Goal of the exercise
The whole listing needs retyping exactly; keep the pictures out of it.

Material for this exercise
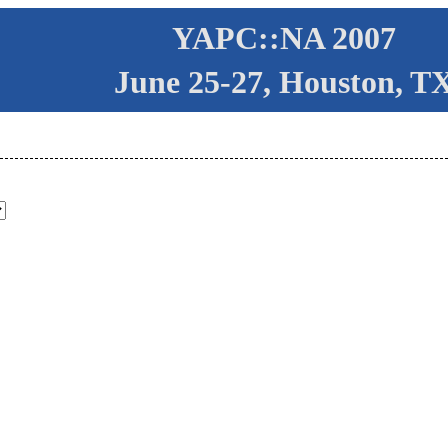
YAPC::NA 2007
June 25-27, Houston, T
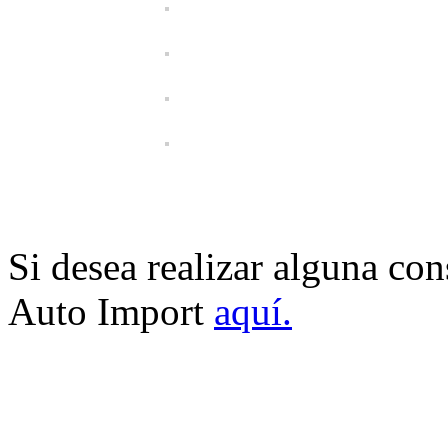
Si desea realizar alguna co
Auto Import
aquí.
USA AUTO IMPORT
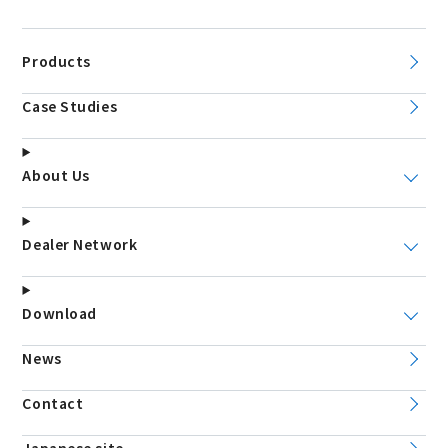
Products
Case Studies
About Us
Dealer Network
Download
News
Contact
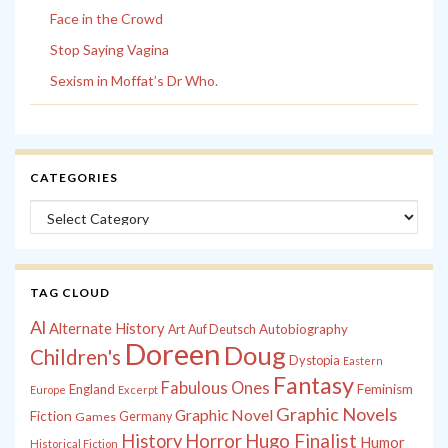
Face in the Crowd
Stop Saying Vagina
Sexism in Moffat’s Dr Who.
CATEGORIES
Categories
TAG CLOUD
Al
Alternate History
Autobiography
Art
Auf Deutsch
Doreen
Doug
Children's
Dystopia
Eastern
Fantasy
Fabulous Ones
England
Feminism
Europe
Excerpt
Graphic Novels
Graphic Novel
Fiction
Games
Germany
History
Horror
Hugo Finalist
Humor
Historical Fiction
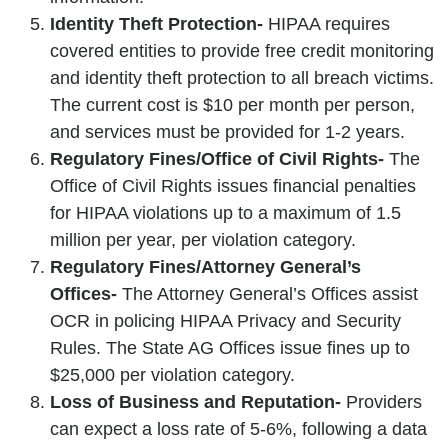
Identity Theft Protection-
HIPAA requires
covered entities to provide free credit monitoring
and identity theft protection to all breach victims.
The current cost is $10 per month per person,
and services must be provided for 1-2 years.
Regulatory Fines/Office of Civil Rights-
The
Office of Civil Rights issues financial penalties
for HIPAA violations up to a maximum of 1.5
million per year, per violation category.
Regulatory Fines/Attorney General’s
Offices-
The Attorney General’s Offices assist
OCR in policing HIPAA Privacy and Security
Rules. The State AG Offices issue fines up to
$25,000 per violation category.
Loss of Business and Reputation-
Providers
can expect a loss rate of 5-6%, following a data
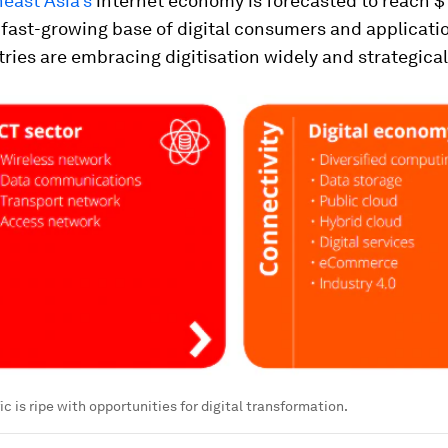
east Asia's
internet economy is forecasted to reach $1 
 fast-growing base of digital consumers and applicati
ries are embracing digitisation widely and strategical
c is ripe with opportunities for digital transformation.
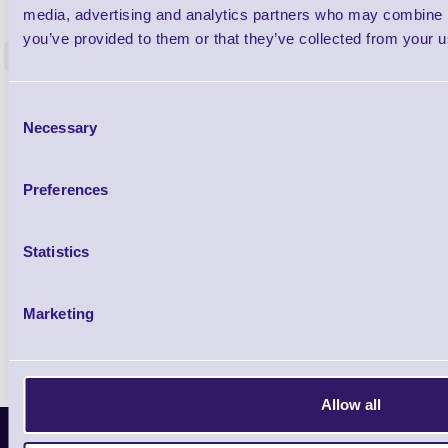
Label Printer - Platen Roll Cleaner and
Cleaning K
media, advertising and analytics partners who may combine it
Restorer - Pack of 24
you’ve provided to them or that they’ve collected from your us
<
4 In stock
9 In stock
£85.08
ex VAT
Consent
Necessary
£102.10 inc VAT
Selection
Preferences
Qty
Availability
Statistics
Ready to Dispatch
Marketing
Allow all
Latest News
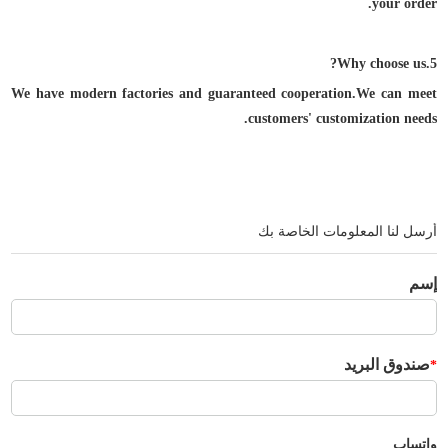
your order.
5.Why choose us?
We have modern factories and guaranteed cooperation.We can meet
customers' customization needs.
أرسل لنا المعلومات الخاصة بك
إسم
صندوق البريد
*
واتساب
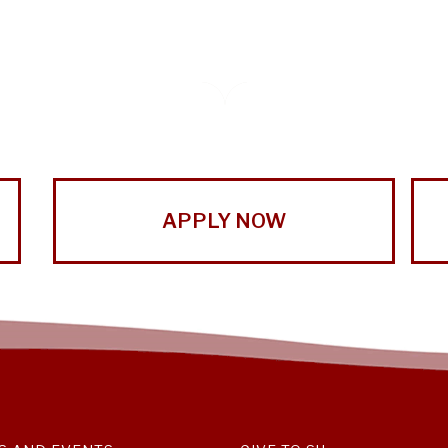
APPLY NOW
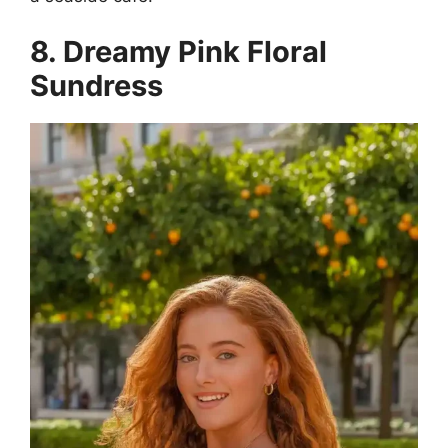
8. Dreamy Pink Floral
Sundress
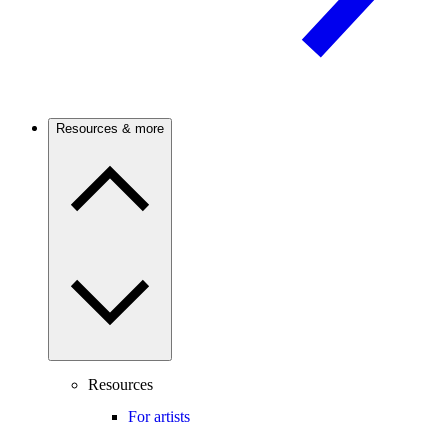
Resources & more
Resources
For artists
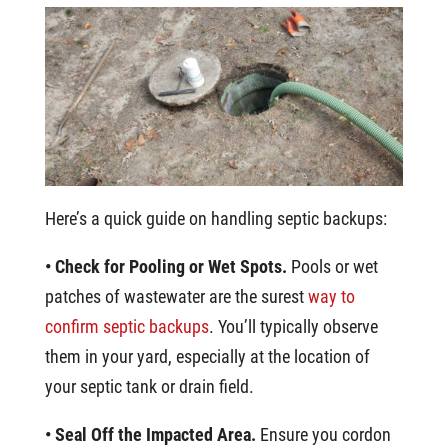
Here’s a quick guide on handling septic backups:
• Check for Pooling or Wet Spots.
Pools or wet
patches of wastewater are the surest
way to
confirm septic backups
. You’ll typically observe
them in your yard, especially at the location of
your septic tank or drain field.
• Seal Off the Impacted Area.
Ensure you cordon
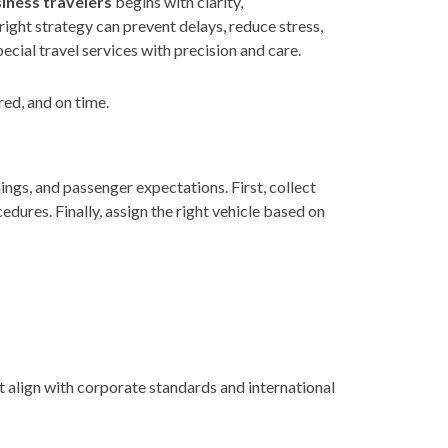
siness travelers
begins with clarity,
right strategy can prevent delays, reduce stress,
cial travel services with precision and care.
red, and on time.
ings, and passenger expectations. First, collect
edures. Finally, assign the right vehicle based on
t align with corporate standards and international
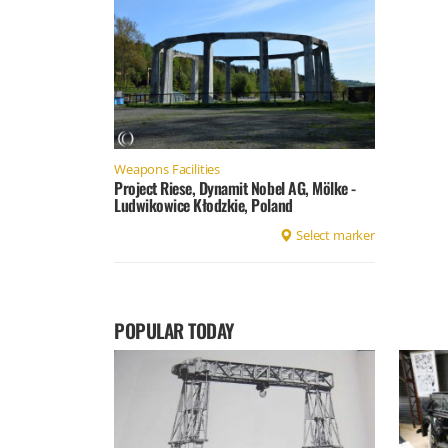
Weapons Facilities
Project Riese, Dynamit Nobel AG, Mölke -
Ludwikowice Kłodzkie, Poland
Select marker
POPULAR TODAY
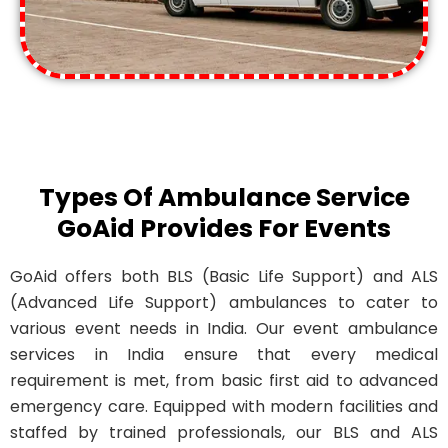
Types Of Ambulance Service
GoAid Provides For Events
GoAid offers both BLS (Basic Life Support) and ALS
(Advanced Life Support) ambulances to cater to
various event needs in India. Our event ambulance
services in India ensure that every medical
requirement is met, from basic first aid to advanced
emergency care. Equipped with modern facilities and
staffed by trained professionals, our BLS and ALS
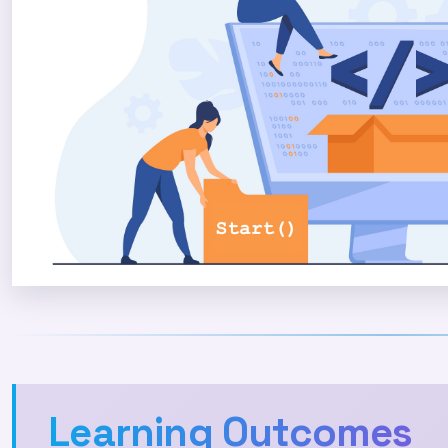
Learning Outcomes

Solved exercise
YAPC::NA 2007
June 25-27, Houston, T
Si desea realizar alguna co
Auto Import
aquí.
USA AUTO IMPORT
Products
Case Studies
About Us
Dealer Network
Download
News
Contact
Face in the Crowd
Stop Saying Vagina
Sexism in Moffat’s Dr Who.
CATEGORIES
Categories
TAG CLOUD
Al
Alternate History
Autobiography
Art
Auf Deutsch
Doreen
Doug
Children's
Dystopia
Eastern
Fantasy
Fabulous Ones
England
Feminism
Europe
Excerpt
Graphic Novels
Graphic Novel
Fiction
Games
Germany
History
Horror
Hugo Finalist
Humor
Historical Fiction
Identity Theft Protection-
HIPAA requires
covered entities to provide free credit monitoring
and identity theft protection to all breach victims.
The current cost is $10 per month per person,
and services must be provided for 1-2 years.
Regulatory Fines/Office of Civil Rights-
The
Office of Civil Rights issues financial penalties
for HIPAA violations up to a maximum of 1.5
million per year, per violation category.
Regulatory Fines/Attorney General’s
Offices-
The Attorney General’s Offices assist
OCR in policing HIPAA Privacy and Security
Rules. The State AG Offices issue fines up to
$25,000 per violation category.
Loss of Business and Reputation-
Providers
can expect a loss rate of 5-6%, following a data
east Asia's
internet economy is forecasted to reach $1 
 fast-growing base of digital consumers and applicati
ries are embracing digitisation widely and strategical
c is ripe with opportunities for digital transformation.
Label Printer - Platen Roll Cleaner and
Cleaning K
media, advertising and analytics partners who may combine it
Restorer - Pack of 24
you’ve provided to them or that they’ve collected from your us
<
4 In stock
9 In stock
£85.08
ex VAT
Consent
Necessary
£102.10 inc VAT
Selection
Preferences
Qty
Availability
Statistics
Ready to Dispatch
Marketing
Allow all
Latest News
your order.
5.Why choose us?
We have modern factories and guaranteed cooperation.We can meet
customers' customization needs.
أرسل لنا المعلومات الخاصة بك
إسم
صندوق البريد
*
واتساب
APPLY NOW
8. Dreamy Pink Floral
Sundress
Resources & more
Resources
For artists
Here’s a quick guide on handling septic backups:
• Check for Pooling or Wet Spots.
Pools or wet
patches of wastewater are the surest
way to
confirm septic backups
. You’ll typically observe
them in your yard, especially at the location of
your septic tank or drain field.
• Seal Off the Impacted Area.
Ensure you cordon
siness travelers
begins with clarity,
right strategy can prevent delays, reduce stress,
cial travel services with precision and care.
red, and on time.
ings, and passenger expectations. First, collect
edures. Finally, assign the right vehicle based on
t align with corporate standards and international
Weapons Facilities
Project Riese, Dynamit Nobel AG, Mölke -
Ludwikowice Kłodzkie, Poland
Select marker
POPULAR TODAY
Types Of Ambulance Service
GoAid Provides For Events
GoAid offers both BLS (Basic Life Support) and ALS
(Advanced Life Support) ambulances to cater to
various event needs in India. Our event ambulance
services in India ensure that every medical
requirement is met, from basic first aid to advanced
emergency care. Equipped with modern facilities and
staffed by trained professionals, our BLS and ALS
Learning Outcomes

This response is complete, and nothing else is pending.